Wazimbo: 60 anos ao serviço da música moçambicana

"Waz" para os amigos

"Waz" para os amigos

No passado dia 11 de novembro, Wazimbo, nome artístico de Humberto Carlos Benfica, completou 60 anos. Quarenta ao serviço da cultura moçambicana, particularmente da música.

 

O Waz – assim o chamam os seus amigos – nasceu no emblemático bairro da Mafalala. Aos oito anos ruma para o distrito de Chigubo, no então distrito de Gaza, onde inicia os primeiros passos para a sua actual carreira ao lado de nomes sonantes da música moçambicana, entre eles Hortêncio Langa, José Mucavele e Miguel Matsinhe.

 

Ainda década de 50, juntamente com Hlanga (irmão de Pedro Langa), JMucavele e Mmatsinhe, decidem formar “Os Rebeldes do Ritmo”, disignação abandonada pouco tempo depois com a adopção de “Silver Stars” e, já na entrada da década de 60, optam por um outro nome: “Geysers”.

 

Já com o guitarrista Pedro Nhantumbo, os “Geysers” conquistam o quarto lugar na única olimpíada musical realizada na então capital da colónia de Moçambique, Lourenço Marques, evento realizado no Cinema Nacional, hoje transformado em centro cultural universitário.

 

Dá-se então uma virada importante na carreira do Wazimbo: os seus companheiros são chamados para a “tropa”. Desfaz-se o grupo; o hoje sexagenário aceita, em 1972, um convite para se exibir em terras angolanas, aventura que durou dois anos.

 

Com outras vivências e experiências e amizades, Wazimbo regressa ao seu país em 1974, trabalha com artistas integrados na Associação Africana, iniciando assim uma meteórica ascensão no panorama musical de Moçambique já independente.

 

Em finais da década de 70 Humberto Carlos Benfica responde positavamente ao convite da Rádio Moçambique para integrar a banda desta estação emissora, o Grupo RM, a que se juntam outros “velhos” companheiros: Sox (guitarra), Zeca Tcheco (bateria), Milagre Langa (guitarra), José Mucavele (guitarra), Pedro Ben (vocais), entre outros. Foi uma verdadeira “Big Band” que, quanto a mim, imprimiu novos caminhos para a música ligeira moçambicana e ajudou a divulgar o nome de Moçambique nos palcos internacionais.

 

O Grupo RM desintegra-se ainda na primeira metade da década de oitenta, e muitos dos seus integrantes, entre eles Wazimbo, juntam-se a uma outra “Big Band”, a Marrabenta Star, integrada com duas vozes femininas de ouro: Mingas e Dulce.

 

A “Marrabenta Star” produz a famosa obra “Independence Marrabenta”, onde a marca “Waz” é reconhecida por bonitas interpretações, entre elas, “A Wapfana wa Wetela” e “Marosana”, bastante tocadas em barracas, bares e locais de entretenimento “chic”.

 

Em 1998, Wazimbo, já a solo, lança o seu disco, “Makwero”, gravado na África do Sul, país para onde pretendeu ir estabelecer-se a certa altura.

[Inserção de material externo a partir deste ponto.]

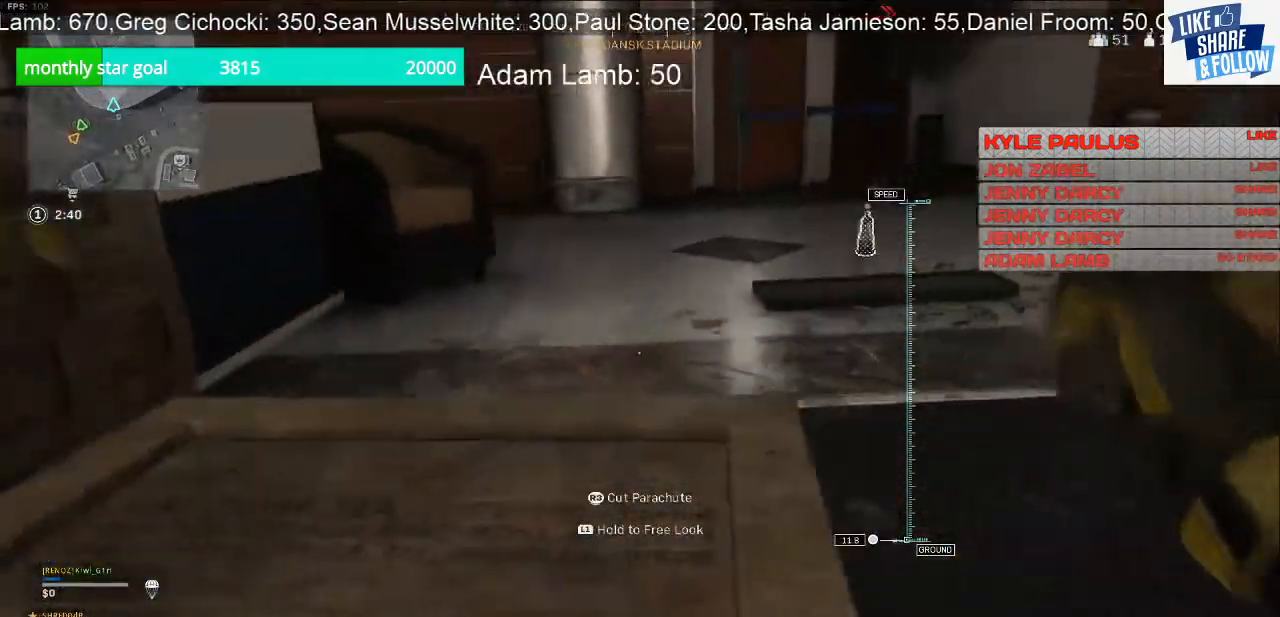
{"buttons": [], "left_stick": "up", "right_stick": "right", "events": [[100, "right_stick", "up-right"], [167, "L3", "up"], [300, "right_stick", "center"], [400, "right_stick", "right"]]}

Hoje, faz parte de um novo “Grupo RM”, apenas com dois nomes da primeira banda: Zeca Tcheco e Sox.

 

Wazimbo considera que o momento mais alto da sua carreira aconteceu em 1987 quando viaja e trabalha na Holanda e França, jornada que resultou na edição de dois discos “Independence” e “Pequinique”. Para tristeza do nosso sexagenário,  os dois albuns nunca foram publicados e vendidos em Moçambique.